● **Work to complete**: From the first line to the last, transcribe the data exactly and skip the pictures.

● **Provided material**:
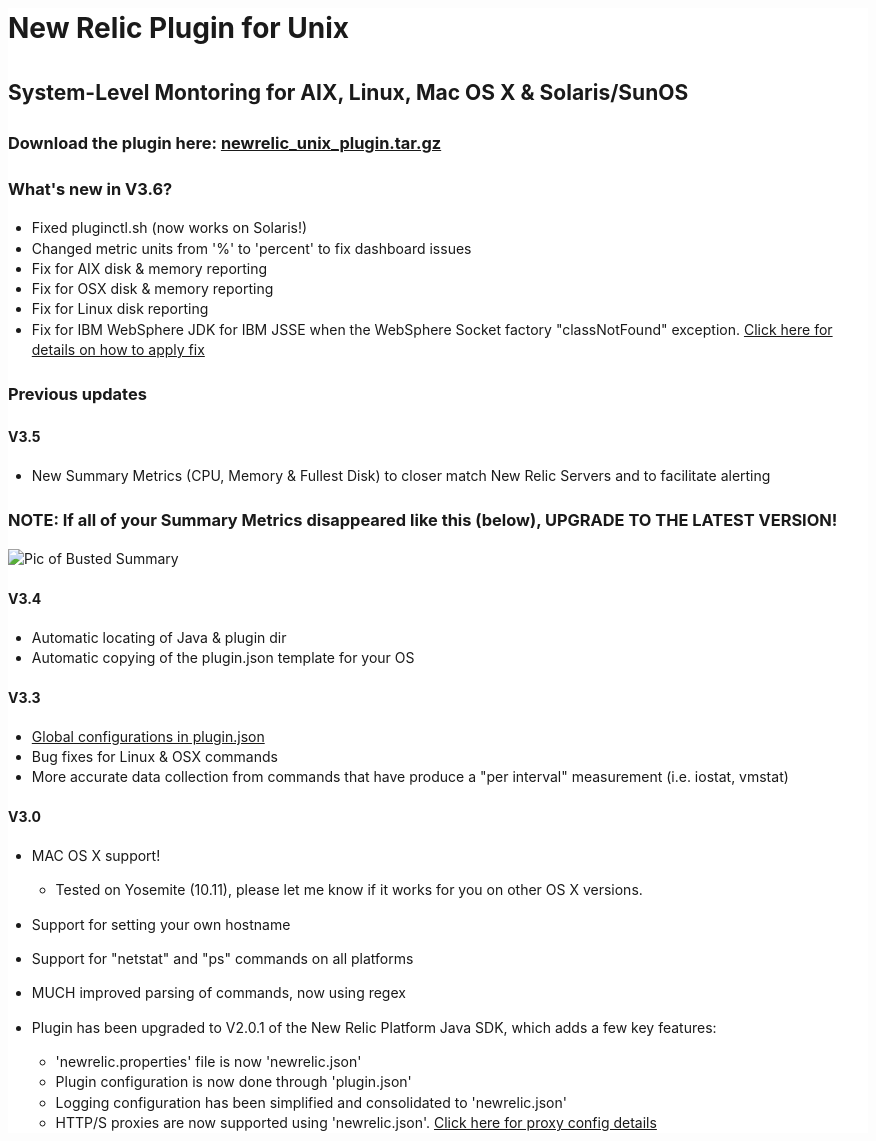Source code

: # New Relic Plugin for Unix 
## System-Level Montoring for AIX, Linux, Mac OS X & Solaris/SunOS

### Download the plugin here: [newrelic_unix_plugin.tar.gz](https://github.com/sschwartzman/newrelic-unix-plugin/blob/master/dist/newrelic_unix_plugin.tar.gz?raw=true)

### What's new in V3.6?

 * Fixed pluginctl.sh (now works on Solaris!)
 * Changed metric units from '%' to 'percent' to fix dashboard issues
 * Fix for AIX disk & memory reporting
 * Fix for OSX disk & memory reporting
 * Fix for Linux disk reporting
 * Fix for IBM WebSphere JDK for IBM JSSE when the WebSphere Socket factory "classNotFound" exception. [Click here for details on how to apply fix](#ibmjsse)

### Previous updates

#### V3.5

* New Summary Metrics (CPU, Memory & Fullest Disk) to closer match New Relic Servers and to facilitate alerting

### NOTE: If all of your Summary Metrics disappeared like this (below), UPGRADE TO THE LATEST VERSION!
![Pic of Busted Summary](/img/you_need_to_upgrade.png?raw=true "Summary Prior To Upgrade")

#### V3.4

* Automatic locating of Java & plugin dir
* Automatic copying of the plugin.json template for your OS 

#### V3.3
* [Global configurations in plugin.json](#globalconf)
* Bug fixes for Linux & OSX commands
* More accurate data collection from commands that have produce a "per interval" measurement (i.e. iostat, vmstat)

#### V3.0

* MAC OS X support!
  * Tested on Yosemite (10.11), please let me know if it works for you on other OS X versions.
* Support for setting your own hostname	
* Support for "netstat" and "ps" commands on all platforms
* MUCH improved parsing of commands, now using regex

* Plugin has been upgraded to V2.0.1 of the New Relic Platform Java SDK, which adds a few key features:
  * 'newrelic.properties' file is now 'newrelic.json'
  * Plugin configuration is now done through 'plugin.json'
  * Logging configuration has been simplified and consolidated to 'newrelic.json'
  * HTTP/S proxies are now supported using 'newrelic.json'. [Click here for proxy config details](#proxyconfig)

● **Completed exercise**:
Source code

: # New Relic Plugin for Unix 
## System-Level Montoring for AIX, Linux, Mac OS X & Solaris/SunOS

### Download the plugin here: [newrelic_unix_plugin.tar.gz](https://github.com/sschwartzman/newrelic-unix-plugin/blob/master/dist/newrelic_unix_plugin.tar.gz?raw=true)

### What's new in V3.6?

 * Fixed pluginctl.sh (now works on Solaris!)
 * Changed metric units from '%' to 'percent' to fix dashboard issues
 * Fix for AIX disk & memory reporting
 * Fix for OSX disk & memory reporting
 * Fix for Linux disk reporting
 * Fix for IBM WebSphere JDK for IBM JSSE when the WebSphere Socket factory "classNotFound" exception. [Click here for details on how to apply fix](#ibmjsse)

### Previous updates

#### V3.5

* New Summary Metrics (CPU, Memory & Fullest Disk) to closer match New Relic Servers and to facilitate alerting

### NOTE: If all of your Summary Metrics disappeared like this (below), UPGRADE TO THE LATEST VERSION!
![Pic of Busted Summary](/img/you_need_to_upgrade.png?raw=true "Summary Prior To Upgrade")

#### V3.4

* Automatic locating of Java & plugin dir
* Automatic copying of the plugin.json template for your OS 

#### V3.3
* [Global configurations in plugin.json](#globalconf)
* Bug fixes for Linux & OSX commands
* More accurate data collection from commands that have produce a "per interval" measurement (i.e. iostat, vmstat)

#### V3.0

* MAC OS X support!
  * Tested on Yosemite (10.11), please let me know if it works for you on other OS X versions.
* Support for setting your own hostname	
* Support for "netstat" and "ps" commands on all platforms
* MUCH improved parsing of commands, now using regex

* Plugin has been upgraded to V2.0.1 of the New Relic Platform Java SDK, which adds a few key features:
  * 'newrelic.properties' file is now 'newrelic.json'
  * Plugin configuration is now done through 'plugin.json'
  * Logging configuration has been simplified and consolidated to 'newrelic.json'
  * HTTP/S proxies are now supported using 'newrelic.json'. [Click here for proxy config details](#proxyconfig)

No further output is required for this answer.